■ Problems and tasks:
- A) According to the passage on the church face masks, how many masks did the church receive?
- B) Copy out everything in the listing from the line containing "region: Bashkortostan" down to the line containing "region: Centre", with both of those lines included.

■ Passage to read:
Our church just received 150 face masks free-of-charge from our denominational communications people. What they have written on them is very telling in terms of priorities and highest values: “Love Your Neighbor” is in big bold letters, and down at the bottom in small letters is “The people of the United Methodist Church.” My cynicism is on full display at this point because I don’t think loving my neighbor should be my highest value. It would have been much more preferable to me that the mask boldly said, “Love God,” “Love Jesus,” or “Love God and Neighbor.” In these days of division and hyper-judgement, loving our neighbor is extremely important, but when I read what Jesus called the two greatest commandments, he didn’t start with love your neighbor. He said, “Love the Lord your God with all your heart, soul, mind, and strength,” and then he said, “Love your neighbor as yourself.”
Celebrating the individual is our national pastime nowadays, and we justify ourselves by buying into this anti-social tactic. It is anti-social for us to say everything anyone does is fine. Don’t we realize that God made differences between plants, fish, birds, animals and people as a good, even great thing? We want to flatten the curve on differentiation by overplaying sameness. We have made individual autonomy our highest value. This over-valuing of self is most insidious when it demands that everybody else understand me; i.e., appreciate me, love me, support me, condone me, and applaud me.
You begin to see why the commandment to love your neighbor becomes a warped slogan of self-actualization when it requires everyone else to kowtow to whatever my self-proclaimed values are. The problem with this is that no one can really understand someone else. It is absolutely important and a good thing to try to walk in someone else’s shoes, and attempt to see their perspectives. We should value one another as made in God’s image, but identity politics is basically narcissism because it doesn’t recognize that we have all been marred by original sin. Everybody can’t be right, right? So, what do we do? What message would you put on your mask that represents your highest value?
Maybe your highest value might be to hang on to The Golden Rule – “Do unto others as you would have them do unto you.” If that’s not good enough, we could go further and take our national conscience a bit higher by following the two great commandments, but doing them in order: “Love the Lord your God with all your heart, soul, mind, and strength, and Love your neighbor as yourself.” Hear me, I am talking both/and, not one without the other. One cannot even begin to understand and love one’s neighbor without first loving God. A blanket kumbaya that accepts any and everything from others too easily becomes a convenient rationalization of my own actions, desires, and identity. God has to come first before I can really appreciate my neighbor or love myself.
The Bible actually has a very clear statement that spells out what it means to love God first and foremost, and our neighbors second. That statement, of course, is the 10 Commandments, albeit in the McClendon version: “Have no other gods but Me; Don’t make or bow down to idols; Don’t use my name in a way to make it mean something it doesn’t; Keep at least one day holy so you can have time to remember Who I am; Respect your parents and those who take care of you; Don’t murder and that includes way more than you think; Sex is sacred, so don’t fool around in your head, bed or on your TV, computer, or phone; Never steal in any way, shape, or form; Don’t lie or spread anything that isn’t 100% accurate; Be content, and don’t be envious or want what you don’t have.”

■ Provided entries:

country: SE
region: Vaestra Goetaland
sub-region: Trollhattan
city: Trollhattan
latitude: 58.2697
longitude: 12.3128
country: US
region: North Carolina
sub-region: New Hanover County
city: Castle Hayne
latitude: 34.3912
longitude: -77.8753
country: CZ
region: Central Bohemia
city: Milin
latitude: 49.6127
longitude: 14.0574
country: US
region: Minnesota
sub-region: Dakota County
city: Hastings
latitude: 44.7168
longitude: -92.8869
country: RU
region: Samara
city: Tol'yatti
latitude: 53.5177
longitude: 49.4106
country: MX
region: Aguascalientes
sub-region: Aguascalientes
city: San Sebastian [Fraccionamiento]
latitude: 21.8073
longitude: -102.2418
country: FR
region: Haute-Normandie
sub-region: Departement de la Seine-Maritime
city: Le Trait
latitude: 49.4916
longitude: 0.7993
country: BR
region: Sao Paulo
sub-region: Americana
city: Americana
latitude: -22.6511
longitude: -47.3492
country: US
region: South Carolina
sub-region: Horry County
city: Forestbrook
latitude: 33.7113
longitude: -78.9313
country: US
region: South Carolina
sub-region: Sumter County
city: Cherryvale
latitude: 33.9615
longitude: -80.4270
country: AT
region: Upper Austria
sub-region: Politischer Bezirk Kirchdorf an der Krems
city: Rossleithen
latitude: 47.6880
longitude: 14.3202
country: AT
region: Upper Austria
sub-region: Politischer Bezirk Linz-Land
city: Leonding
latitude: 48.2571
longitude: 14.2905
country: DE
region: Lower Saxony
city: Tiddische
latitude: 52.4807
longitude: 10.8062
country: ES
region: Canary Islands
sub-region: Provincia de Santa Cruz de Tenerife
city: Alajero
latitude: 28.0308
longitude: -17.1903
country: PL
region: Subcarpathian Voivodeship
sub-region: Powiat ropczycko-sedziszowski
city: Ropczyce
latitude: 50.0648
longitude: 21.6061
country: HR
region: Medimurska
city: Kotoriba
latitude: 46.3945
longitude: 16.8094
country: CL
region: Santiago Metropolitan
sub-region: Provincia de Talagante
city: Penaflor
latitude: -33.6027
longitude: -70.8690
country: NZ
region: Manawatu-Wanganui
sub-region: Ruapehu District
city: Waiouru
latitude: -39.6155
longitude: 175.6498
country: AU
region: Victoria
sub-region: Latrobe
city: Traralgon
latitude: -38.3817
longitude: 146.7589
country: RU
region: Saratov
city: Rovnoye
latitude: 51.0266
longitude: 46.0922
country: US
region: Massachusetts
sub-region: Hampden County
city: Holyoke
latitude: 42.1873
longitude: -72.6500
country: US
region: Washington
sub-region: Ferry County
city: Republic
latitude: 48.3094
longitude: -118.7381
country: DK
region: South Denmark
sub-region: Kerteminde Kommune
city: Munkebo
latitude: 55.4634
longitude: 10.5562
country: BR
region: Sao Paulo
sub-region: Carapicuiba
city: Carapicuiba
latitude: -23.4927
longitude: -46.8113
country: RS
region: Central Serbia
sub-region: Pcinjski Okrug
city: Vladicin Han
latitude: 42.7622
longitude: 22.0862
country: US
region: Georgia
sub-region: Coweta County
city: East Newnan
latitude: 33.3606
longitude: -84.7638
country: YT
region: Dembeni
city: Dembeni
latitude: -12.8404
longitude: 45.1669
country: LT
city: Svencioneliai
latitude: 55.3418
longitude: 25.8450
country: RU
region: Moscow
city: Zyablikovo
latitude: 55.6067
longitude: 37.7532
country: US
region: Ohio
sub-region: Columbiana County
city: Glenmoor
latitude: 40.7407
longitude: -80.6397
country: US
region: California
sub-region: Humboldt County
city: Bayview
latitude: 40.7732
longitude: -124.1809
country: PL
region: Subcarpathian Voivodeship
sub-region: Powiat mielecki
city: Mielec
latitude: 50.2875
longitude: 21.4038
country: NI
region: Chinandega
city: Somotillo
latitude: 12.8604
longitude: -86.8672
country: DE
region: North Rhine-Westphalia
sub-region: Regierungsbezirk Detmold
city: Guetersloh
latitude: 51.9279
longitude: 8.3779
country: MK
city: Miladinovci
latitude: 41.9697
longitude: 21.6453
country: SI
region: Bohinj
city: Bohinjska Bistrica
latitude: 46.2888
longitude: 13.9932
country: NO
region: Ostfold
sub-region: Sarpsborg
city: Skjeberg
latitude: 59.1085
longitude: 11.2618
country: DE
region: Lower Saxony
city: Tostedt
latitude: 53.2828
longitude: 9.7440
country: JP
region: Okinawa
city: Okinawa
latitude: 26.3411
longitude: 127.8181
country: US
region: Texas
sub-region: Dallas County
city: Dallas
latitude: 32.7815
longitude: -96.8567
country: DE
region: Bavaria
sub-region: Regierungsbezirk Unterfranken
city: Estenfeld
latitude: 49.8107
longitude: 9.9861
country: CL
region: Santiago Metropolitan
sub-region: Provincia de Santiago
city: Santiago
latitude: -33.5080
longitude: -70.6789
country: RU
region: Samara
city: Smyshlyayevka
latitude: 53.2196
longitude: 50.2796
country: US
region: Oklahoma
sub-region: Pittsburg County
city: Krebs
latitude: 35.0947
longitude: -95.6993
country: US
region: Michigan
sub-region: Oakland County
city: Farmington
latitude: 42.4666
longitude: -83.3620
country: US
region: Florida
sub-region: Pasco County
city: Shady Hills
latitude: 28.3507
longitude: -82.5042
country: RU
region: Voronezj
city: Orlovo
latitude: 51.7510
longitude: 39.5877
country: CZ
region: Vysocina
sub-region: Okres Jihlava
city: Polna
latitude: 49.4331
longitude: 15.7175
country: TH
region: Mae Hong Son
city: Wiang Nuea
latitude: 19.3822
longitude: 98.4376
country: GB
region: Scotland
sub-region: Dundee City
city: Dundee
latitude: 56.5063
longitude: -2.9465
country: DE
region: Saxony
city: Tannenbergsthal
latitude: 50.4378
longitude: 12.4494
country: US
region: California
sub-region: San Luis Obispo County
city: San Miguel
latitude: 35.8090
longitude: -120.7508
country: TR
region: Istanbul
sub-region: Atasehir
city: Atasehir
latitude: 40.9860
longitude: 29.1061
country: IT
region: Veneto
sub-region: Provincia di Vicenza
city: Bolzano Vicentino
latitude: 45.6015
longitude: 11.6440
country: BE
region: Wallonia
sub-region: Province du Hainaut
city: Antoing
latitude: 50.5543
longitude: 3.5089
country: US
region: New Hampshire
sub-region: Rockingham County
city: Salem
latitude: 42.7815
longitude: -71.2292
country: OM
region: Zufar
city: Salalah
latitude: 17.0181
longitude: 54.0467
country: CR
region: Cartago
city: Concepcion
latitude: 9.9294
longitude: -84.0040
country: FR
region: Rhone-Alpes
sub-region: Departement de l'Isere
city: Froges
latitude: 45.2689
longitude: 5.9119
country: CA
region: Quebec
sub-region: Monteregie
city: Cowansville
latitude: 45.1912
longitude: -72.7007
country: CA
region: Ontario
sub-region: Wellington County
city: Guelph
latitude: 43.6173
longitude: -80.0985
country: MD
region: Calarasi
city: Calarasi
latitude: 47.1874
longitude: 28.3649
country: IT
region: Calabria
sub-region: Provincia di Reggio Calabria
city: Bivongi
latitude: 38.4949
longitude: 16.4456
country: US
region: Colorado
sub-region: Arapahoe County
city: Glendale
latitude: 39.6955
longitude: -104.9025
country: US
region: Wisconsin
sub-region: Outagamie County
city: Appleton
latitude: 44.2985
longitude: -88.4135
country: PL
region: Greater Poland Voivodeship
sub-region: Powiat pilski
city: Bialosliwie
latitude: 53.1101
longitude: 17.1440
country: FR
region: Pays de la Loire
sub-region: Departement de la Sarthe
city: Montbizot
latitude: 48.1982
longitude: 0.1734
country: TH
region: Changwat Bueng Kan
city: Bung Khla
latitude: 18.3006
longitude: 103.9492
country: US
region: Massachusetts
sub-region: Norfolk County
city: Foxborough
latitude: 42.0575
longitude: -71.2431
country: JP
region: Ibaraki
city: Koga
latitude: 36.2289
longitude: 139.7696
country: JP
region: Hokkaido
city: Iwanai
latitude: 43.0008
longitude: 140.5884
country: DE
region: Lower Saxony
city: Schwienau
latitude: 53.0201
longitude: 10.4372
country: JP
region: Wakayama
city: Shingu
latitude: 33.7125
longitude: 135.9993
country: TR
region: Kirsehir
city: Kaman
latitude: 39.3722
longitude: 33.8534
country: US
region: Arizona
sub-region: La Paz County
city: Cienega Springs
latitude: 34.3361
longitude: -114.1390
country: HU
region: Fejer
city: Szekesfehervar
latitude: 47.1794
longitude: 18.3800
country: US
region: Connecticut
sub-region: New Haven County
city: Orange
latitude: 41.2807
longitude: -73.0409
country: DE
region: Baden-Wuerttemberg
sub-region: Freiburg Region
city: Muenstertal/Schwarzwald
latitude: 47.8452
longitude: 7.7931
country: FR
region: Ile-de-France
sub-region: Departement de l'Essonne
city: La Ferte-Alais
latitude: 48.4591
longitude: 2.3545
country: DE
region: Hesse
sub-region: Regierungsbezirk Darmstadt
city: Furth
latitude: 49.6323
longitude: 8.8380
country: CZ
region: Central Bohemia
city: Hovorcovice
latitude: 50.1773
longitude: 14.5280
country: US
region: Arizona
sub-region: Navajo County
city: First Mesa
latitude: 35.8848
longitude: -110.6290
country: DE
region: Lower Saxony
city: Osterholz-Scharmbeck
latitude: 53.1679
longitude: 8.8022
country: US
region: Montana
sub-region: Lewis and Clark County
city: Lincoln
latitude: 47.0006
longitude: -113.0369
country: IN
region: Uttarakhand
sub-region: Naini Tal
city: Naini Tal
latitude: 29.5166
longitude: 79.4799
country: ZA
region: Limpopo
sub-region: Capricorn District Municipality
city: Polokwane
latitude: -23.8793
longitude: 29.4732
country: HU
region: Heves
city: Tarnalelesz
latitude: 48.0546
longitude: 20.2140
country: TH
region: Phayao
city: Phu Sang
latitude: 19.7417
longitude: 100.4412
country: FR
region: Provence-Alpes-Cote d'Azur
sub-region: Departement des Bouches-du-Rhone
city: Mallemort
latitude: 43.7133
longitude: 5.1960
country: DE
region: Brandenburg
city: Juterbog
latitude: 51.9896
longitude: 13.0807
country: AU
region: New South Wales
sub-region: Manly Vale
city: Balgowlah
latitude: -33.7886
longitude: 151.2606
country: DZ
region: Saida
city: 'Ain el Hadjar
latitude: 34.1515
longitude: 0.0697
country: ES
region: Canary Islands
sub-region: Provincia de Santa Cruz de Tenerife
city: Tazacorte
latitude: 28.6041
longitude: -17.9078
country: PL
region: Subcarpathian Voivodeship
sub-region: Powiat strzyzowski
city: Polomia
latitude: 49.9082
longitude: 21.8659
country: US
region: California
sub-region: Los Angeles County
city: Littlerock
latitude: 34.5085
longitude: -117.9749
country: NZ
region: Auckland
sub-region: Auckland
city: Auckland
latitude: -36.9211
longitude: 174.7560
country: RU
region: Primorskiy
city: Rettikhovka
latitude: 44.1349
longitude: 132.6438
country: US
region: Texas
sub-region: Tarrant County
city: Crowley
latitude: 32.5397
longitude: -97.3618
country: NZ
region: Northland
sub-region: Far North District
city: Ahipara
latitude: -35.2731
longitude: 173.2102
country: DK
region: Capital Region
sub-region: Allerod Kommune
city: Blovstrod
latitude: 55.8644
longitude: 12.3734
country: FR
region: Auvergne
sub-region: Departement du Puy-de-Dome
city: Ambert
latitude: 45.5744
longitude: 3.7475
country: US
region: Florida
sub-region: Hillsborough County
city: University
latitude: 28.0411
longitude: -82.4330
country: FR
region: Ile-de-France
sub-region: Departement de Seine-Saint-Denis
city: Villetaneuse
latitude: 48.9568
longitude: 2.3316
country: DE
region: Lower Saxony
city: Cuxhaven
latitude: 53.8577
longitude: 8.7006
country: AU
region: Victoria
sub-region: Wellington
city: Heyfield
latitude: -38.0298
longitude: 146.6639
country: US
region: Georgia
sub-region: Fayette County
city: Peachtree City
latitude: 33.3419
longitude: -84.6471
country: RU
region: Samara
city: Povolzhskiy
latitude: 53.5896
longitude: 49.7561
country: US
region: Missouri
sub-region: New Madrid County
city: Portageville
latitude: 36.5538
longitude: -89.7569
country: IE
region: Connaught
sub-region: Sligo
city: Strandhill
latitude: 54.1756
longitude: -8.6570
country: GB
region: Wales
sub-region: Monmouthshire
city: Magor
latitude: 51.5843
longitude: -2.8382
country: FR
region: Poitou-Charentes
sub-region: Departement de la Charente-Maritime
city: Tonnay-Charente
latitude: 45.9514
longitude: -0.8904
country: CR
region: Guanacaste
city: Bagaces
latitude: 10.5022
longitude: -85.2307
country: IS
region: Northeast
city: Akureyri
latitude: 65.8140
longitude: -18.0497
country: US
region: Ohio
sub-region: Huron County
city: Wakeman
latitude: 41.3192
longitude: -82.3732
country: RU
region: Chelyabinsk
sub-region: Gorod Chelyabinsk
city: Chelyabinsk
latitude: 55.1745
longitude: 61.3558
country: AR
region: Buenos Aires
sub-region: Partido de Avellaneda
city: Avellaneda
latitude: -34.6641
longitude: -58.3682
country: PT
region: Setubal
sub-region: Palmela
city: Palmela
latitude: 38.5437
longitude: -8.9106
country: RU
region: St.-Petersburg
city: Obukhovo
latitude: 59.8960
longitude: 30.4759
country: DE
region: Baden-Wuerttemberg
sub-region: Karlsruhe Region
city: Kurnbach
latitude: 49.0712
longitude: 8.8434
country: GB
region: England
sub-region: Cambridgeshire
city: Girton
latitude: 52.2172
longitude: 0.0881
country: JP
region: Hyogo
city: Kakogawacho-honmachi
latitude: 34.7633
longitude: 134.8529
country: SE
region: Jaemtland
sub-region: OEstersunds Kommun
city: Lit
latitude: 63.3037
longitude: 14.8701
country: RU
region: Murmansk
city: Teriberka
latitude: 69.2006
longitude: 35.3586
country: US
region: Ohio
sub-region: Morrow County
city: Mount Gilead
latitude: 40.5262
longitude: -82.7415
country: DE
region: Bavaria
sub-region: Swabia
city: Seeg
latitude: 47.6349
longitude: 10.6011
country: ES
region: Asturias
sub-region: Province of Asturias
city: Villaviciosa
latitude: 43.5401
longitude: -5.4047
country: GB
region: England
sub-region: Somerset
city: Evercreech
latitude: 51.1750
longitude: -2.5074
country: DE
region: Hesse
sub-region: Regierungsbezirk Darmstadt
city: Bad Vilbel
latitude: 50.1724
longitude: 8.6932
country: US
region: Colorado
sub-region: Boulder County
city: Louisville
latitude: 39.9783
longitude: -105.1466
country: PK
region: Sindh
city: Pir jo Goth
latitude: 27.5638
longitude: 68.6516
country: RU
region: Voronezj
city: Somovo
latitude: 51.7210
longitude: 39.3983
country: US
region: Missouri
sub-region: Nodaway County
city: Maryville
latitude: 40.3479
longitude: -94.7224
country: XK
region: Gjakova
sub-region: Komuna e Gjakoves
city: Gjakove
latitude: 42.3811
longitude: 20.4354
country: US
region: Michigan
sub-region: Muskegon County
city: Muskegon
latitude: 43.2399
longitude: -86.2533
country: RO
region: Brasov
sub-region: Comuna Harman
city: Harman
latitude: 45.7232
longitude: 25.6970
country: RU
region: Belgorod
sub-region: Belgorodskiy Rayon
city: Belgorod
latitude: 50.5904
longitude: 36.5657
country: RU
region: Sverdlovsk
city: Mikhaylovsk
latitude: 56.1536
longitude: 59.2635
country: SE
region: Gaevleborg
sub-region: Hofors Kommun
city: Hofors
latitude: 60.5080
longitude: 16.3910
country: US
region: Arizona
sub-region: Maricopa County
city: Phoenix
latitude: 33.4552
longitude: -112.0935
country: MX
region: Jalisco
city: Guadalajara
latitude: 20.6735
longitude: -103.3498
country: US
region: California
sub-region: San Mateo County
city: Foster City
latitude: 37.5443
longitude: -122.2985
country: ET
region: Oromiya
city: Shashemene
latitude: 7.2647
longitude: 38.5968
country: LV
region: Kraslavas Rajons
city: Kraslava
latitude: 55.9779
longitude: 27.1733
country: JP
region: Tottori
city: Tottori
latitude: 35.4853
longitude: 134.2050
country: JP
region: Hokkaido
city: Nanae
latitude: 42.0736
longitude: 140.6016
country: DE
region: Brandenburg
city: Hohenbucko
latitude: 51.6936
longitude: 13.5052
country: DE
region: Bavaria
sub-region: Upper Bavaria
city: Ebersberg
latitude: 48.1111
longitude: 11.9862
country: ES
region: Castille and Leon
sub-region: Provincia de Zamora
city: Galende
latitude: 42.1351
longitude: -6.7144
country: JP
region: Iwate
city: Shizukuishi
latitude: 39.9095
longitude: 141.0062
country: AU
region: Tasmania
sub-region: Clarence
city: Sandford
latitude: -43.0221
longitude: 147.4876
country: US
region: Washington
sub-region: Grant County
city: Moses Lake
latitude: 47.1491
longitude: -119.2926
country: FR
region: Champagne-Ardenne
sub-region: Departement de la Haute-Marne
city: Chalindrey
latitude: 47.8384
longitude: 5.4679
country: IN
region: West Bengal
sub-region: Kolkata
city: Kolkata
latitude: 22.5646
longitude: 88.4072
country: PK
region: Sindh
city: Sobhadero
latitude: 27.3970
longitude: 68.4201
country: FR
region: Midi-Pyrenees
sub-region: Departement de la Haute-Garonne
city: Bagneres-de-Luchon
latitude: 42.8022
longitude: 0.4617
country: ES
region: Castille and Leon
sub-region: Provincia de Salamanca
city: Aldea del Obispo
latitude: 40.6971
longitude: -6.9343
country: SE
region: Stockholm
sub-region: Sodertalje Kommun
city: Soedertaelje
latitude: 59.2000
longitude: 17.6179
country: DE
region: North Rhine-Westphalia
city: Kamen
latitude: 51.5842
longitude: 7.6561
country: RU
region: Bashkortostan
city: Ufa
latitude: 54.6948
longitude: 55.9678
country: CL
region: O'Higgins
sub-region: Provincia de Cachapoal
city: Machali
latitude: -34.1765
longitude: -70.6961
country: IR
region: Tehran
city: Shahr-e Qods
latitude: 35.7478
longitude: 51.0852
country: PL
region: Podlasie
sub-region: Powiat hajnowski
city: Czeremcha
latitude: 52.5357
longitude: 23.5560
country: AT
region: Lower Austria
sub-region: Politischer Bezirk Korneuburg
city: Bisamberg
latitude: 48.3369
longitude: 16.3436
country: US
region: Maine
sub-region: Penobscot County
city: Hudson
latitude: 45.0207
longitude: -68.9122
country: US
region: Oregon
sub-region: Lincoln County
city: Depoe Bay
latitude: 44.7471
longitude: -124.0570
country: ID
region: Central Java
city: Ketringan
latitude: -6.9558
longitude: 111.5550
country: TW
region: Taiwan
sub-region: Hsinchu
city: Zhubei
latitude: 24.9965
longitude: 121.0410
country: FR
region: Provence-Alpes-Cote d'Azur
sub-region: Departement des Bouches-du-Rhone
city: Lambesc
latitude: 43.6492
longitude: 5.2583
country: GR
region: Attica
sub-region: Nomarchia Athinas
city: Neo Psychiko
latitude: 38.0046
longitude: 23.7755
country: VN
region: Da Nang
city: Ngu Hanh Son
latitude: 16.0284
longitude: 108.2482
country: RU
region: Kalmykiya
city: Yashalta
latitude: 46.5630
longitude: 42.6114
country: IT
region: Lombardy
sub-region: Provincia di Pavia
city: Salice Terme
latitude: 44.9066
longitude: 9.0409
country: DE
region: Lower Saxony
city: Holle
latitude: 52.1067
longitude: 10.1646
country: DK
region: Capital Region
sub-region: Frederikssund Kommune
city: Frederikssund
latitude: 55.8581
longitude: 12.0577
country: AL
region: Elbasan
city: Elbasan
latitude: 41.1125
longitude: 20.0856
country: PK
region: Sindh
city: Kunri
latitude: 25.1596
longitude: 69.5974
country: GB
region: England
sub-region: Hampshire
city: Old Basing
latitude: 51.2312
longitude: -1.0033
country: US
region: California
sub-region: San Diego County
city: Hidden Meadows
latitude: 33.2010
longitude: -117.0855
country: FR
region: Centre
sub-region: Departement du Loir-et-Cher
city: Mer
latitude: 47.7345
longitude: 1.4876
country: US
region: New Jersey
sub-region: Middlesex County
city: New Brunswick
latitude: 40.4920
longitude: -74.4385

■ Solutions per task:
- A) 150

- B)
region: Bashkortostan
city: Ufa
latitude: 54.6948
longitude: 55.9678
country: CL
region: O'Higgins
sub-region: Provincia de Cachapoal
city: Machali
latitude: -34.1765
longitude: -70.6961
country: IR
region: Tehran
city: Shahr-e Qods
latitude: 35.7478
longitude: 51.0852
country: PL
region: Podlasie
sub-region: Powiat hajnowski
city: Czeremcha
latitude: 52.5357
longitude: 23.5560
country: AT
region: Lower Austria
sub-region: Politischer Bezirk Korneuburg
city: Bisamberg
latitude: 48.3369
longitude: 16.3436
country: US
region: Maine
sub-region: Penobscot County
city: Hudson
latitude: 45.0207
longitude: -68.9122
country: US
region: Oregon
sub-region: Lincoln County
city: Depoe Bay
latitude: 44.7471
longitude: -124.0570
country: ID
region: Central Java
city: Ketringan
latitude: -6.9558
longitude: 111.5550
country: TW
region: Taiwan
sub-region: Hsinchu
city: Zhubei
latitude: 24.9965
longitude: 121.0410
country: FR
region: Provence-Alpes-Cote d'Azur
sub-region: Departement des Bouches-du-Rhone
city: Lambesc
latitude: 43.6492
longitude: 5.2583
country: GR
region: Attica
sub-region: Nomarchia Athinas
city: Neo Psychiko
latitude: 38.0046
longitude: 23.7755
country: VN
region: Da Nang
city: Ngu Hanh Son
latitude: 16.0284
longitude: 108.2482
country: RU
region: Kalmykiya
city: Yashalta
latitude: 46.5630
longitude: 42.6114
country: IT
region: Lombardy
sub-region: Provincia di Pavia
city: Salice Terme
latitude: 44.9066
longitude: 9.0409
country: DE
region: Lower Saxony
city: Holle
latitude: 52.1067
longitude: 10.1646
country: DK
region: Capital Region
sub-region: Frederikssund Kommune
city: Frederikssund
latitude: 55.8581
longitude: 12.0577
country: AL
region: Elbasan
city: Elbasan
latitude: 41.1125
longitude: 20.0856
country: PK
region: Sindh
city: Kunri
latitude: 25.1596
longitude: 69.5974
country: GB
region: England
sub-region: Hampshire
city: Old Basing
latitude: 51.2312
longitude: -1.0033
country: US
region: California
sub-region: San Diego County
city: Hidden Meadows
latitude: 33.2010
longitude: -117.0855
country: FR
region: Centre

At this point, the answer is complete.